Azerizin is claimed to be a proprietary blend of the natural ingredients nicotinamide, azelaic acid, quercetin and curcumin that purportedly combine the anti-inflammatory and antimicrobial properties, along with inhibiting effects on sebum production.

The cascade of events in the inflammatory pathway that result from cell membrane disruption is well documented. The release of membrane phospholipids leads to increased production of arachidonic acid which in turn results in elevated leukotriene, prostaglandin and thromboxane production.

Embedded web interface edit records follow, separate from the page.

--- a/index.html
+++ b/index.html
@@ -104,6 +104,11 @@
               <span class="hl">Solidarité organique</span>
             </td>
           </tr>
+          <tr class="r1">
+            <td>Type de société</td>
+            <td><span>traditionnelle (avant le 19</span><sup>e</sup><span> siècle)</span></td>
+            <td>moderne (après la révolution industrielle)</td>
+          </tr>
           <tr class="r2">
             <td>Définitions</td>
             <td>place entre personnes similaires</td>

The ingredients in Azerizin are known to inhibit each of these three major paths of inflammation by blocking or down-regulating pro-inflammatory catalysts at multiple points in the inflammatory cascade, e.g., inhibition of phospholipase, lipooxygenase, COX-2, leukotrienes, thromboxane, prostaglandins, nitric oxide, monocyte chemoattractant protein-1 (MCP-1), tumor necrosis factor (TNF) and interleukin-12.

In addition to these anti-inflammatory actions, the components of Azerizin possess potent antimicrobial activity against Cutibacterium acnes and Staphylococcus epidermidis, at least in part attributed to inhibition of microbial cellular protein synthesis.
Azerizin was developed at Elorac for use as an adjunct in the management of acne vulgaris and rosacea.